SOURCE RECORDS:
== Segment start ==

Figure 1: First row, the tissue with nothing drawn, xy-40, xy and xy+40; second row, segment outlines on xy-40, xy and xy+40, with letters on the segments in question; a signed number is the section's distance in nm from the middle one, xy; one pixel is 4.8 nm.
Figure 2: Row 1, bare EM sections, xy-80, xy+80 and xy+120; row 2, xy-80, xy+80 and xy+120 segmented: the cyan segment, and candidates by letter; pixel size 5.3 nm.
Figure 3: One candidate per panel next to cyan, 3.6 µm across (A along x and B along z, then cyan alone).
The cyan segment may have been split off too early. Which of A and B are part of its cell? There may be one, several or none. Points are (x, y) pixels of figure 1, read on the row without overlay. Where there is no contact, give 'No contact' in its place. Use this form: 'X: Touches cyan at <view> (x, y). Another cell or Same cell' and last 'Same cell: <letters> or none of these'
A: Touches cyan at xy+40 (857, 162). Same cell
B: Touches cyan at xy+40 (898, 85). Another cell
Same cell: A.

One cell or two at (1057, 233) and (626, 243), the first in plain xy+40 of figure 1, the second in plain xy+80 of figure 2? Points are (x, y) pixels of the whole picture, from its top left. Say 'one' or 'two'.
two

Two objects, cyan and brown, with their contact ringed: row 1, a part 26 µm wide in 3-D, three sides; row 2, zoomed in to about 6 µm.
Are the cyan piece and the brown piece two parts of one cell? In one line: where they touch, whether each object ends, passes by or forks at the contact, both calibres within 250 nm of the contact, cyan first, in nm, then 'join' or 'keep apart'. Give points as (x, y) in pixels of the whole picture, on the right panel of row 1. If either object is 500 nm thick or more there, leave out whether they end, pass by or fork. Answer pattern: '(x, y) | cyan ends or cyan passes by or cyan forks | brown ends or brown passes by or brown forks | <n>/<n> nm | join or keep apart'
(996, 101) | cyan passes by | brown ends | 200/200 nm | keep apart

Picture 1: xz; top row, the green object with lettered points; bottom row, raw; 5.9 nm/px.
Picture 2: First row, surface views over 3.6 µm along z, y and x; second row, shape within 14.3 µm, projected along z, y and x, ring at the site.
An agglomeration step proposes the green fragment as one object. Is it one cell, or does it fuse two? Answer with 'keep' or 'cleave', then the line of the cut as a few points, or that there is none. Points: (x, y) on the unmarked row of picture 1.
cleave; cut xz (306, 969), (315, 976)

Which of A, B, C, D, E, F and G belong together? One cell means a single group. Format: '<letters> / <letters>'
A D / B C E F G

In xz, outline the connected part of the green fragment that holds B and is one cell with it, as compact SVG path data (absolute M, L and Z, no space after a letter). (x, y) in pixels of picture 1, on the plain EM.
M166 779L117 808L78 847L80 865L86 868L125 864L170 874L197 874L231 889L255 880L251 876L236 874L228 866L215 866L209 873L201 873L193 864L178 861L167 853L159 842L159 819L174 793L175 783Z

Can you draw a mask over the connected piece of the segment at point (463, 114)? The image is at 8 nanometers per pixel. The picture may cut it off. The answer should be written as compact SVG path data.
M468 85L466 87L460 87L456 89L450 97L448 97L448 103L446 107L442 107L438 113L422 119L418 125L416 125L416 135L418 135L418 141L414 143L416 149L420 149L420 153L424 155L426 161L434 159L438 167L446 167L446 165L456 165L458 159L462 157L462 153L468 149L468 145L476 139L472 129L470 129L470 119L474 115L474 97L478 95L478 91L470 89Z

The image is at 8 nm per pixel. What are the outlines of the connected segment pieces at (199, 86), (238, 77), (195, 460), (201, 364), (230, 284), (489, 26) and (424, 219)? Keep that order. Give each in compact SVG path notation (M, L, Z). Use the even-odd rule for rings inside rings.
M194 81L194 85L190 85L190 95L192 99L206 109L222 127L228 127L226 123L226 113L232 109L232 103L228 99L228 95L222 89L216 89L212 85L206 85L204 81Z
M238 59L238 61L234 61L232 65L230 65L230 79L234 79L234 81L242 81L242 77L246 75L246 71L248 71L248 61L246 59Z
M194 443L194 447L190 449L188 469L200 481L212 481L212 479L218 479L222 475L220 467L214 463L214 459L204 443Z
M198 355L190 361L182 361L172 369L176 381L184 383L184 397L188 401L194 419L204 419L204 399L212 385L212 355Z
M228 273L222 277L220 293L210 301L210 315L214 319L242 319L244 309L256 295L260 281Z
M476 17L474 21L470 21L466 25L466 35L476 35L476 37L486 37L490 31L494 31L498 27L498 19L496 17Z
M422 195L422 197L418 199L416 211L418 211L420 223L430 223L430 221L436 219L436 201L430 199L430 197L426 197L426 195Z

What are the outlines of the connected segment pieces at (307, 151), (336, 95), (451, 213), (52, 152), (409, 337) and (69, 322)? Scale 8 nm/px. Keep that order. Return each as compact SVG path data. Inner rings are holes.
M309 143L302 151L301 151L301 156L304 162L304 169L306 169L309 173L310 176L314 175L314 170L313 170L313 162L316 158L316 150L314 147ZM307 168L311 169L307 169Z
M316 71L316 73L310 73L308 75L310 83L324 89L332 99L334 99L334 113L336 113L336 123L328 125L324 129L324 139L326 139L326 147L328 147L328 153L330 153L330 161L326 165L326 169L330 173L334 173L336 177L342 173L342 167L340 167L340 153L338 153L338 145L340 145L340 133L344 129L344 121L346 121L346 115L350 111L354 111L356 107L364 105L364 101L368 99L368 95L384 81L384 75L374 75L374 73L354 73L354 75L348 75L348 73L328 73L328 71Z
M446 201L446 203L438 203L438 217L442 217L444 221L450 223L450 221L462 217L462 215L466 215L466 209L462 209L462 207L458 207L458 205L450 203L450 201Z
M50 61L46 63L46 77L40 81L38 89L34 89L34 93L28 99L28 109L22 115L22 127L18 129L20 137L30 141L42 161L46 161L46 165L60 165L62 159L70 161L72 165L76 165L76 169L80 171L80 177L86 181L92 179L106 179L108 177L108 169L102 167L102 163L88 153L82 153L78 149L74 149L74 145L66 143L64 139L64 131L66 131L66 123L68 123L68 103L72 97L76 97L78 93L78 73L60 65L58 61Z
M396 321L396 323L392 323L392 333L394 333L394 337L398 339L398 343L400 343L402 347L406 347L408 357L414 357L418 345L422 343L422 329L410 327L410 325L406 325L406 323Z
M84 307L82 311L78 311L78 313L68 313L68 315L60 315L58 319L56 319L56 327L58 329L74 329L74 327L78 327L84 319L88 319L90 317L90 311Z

== Segment end ==

PROBLEM STATEMENT: Go through the records above and copy every line holding the word "along".

WRITTEN SOLUTION:
Figure 3: One candidate per panel next to cyan, 3.6 µm across (A along x and B along z, then cyan alone).
Picture 2: First row, surface views over 3.6 µm along z, y and x; second row, shape within 14.3 µm, projected along z, y and x, ring at the site.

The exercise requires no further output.